A word of advice: Don't go into business with your dead partner's wife's attorney
It sounds preposterous, right? “Couldn't happen to me,” said Jim. He and his business partner, David, were both in their mid 40s and were lifelong friends. They were best man in each other's wedding and had been in business since college with the auto parts manufacturing business they had built that now employed 65 people and produced more than $18 million in annual sales.
Then the unthinkable. David had a major heart attack while running and died.
REALITY SETS IN
Suddenly, the company not only lost its best salesperson, it also lost its emotional leader. David's homemaker wife, Kay, and their three young children needed to be cared for and personal savings were modest, as Jim and David had nearly all of their money in the company.
David had negotiated most of the company's biggest contracts with the major auto companies and losing him could put some of the company's future contracts at risk. Recently, the company had borrowed $5 million to purchase new machinery to win a new contract with their biggest customer. David had been negotiating an extension of that contract when he died. Jim's role as operations and finance chief meant he had little involvement in the company's marketing and sales efforts.
FOUR OPTIONS
In addition to continuing operation of the business, Jim was had four other options: sell the business to Kay; buy the ownership interest from Kay; find an investor to buy out Kay's interest or sell the business outright. For various reasons, none of these options made sense, so Jim decided to continue operating the business. But he had a lot of changes to implement.
THIN LINE BETWEEN FRIENDSHIP AND FINANCES
Despite the anguish over losing his best friend, Jim had to keep the business running. He immediately needed to hire a full-time salesperson to assume David's role and absorb the continued cost of paying 50% of the dividend income to Kay, as she was now a 50% shareholder of the company. Over the next few months, revenue fell below expenses, largely due to the loss of the contract David had been negotiating, and the bank that had financed the new equipment needed to fulfill that contract was seeking more restrictive terms. This added up to negative cash flow, and Jim needed to suspend distributions.
Kay did not understand why Jim would do this to her. The business had provided steady income for years, even through tough times. A week later, Jim received notice from Kay's attorney that she was suing the company for 50% of its last appraised value of $15 million dollars.
It's a sad, but not uncommon story and could have been avoided with some straight-forward planning.
BUY/SELL AGREEMENTS
Had Jim and David developed an effective buy/sell agreement, they could have protected the surviving partner and their families by establishing the terms and timing of a sale arrangement at a pre-determined price in the event of the death of either owner.
There are multiple ways to structure and fund a buy/sell agreement.

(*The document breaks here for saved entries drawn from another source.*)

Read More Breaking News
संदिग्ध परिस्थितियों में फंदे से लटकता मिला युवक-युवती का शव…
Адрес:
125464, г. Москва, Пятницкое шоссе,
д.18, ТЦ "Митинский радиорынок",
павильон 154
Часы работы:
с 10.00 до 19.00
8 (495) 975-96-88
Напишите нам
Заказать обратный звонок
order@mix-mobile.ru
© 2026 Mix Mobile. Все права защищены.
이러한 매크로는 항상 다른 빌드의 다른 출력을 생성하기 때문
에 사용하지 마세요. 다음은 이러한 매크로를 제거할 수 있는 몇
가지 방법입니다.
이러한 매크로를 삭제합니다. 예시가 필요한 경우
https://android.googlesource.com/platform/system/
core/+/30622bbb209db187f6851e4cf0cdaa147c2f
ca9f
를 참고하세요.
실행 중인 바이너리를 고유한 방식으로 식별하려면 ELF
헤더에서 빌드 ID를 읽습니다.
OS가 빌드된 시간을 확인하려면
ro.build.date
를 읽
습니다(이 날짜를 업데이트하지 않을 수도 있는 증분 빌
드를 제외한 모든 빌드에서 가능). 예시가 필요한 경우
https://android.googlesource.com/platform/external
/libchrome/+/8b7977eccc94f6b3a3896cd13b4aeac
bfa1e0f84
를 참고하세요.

Each of them has advantages and disadvantages in tax planning, asset protection, cost and ease of management, depending on your ownership type and personal preferences:
1) Regularly update your valuation. Buy/sell agreements are often created when a company is young. As such, it is common to see agreements with a sale price well below the actual value of the company. Updating this valuation every two to five years can prevent unintentional mispricing and potential litigation from heirs.
2) Be certain your terms of sale are clear and appropriate. Most buy/sell agreements fall into one of two categories: A mandatory sale or transfer of interest, which assures that control stays with the surviving owner as the heirs must sell the ownership interest and the surviving owner(s) must buy it. A put agreement would allow the ownership interest to be either retained or sold by the heirs.
3) Adequately fund the agreement. Even more common than failing to draft a buy/sell is the failure to adequately fund the terms of the agreement. There are four basic ways to fund the buy/sell:
• Set up a sinking fund and pay into it over time. This requires the business to set aside high levels of cash every year.
• Borrow the money at death. Unless the company has superior cash flow, most financial institutions hesitate to lend to a company where one of its owners has recently died.
• Make installment payments to the heirs. If cash flow is sufficient to support it.
• Life insurance. In most cases, may be the most logical option because the proceeds are delivered at the precise moment they are needed — and they are provided income tax free. In addition, the cost can be minimal compared to other methods.
No matter how you ultimately decide to fund the buy/sell agreement, there is no doubt it is better than being in business with your dead partner's wife's attorney.
Stephen Sherline is market leader for the private client reserve of U.S. Bank in Los Angeles.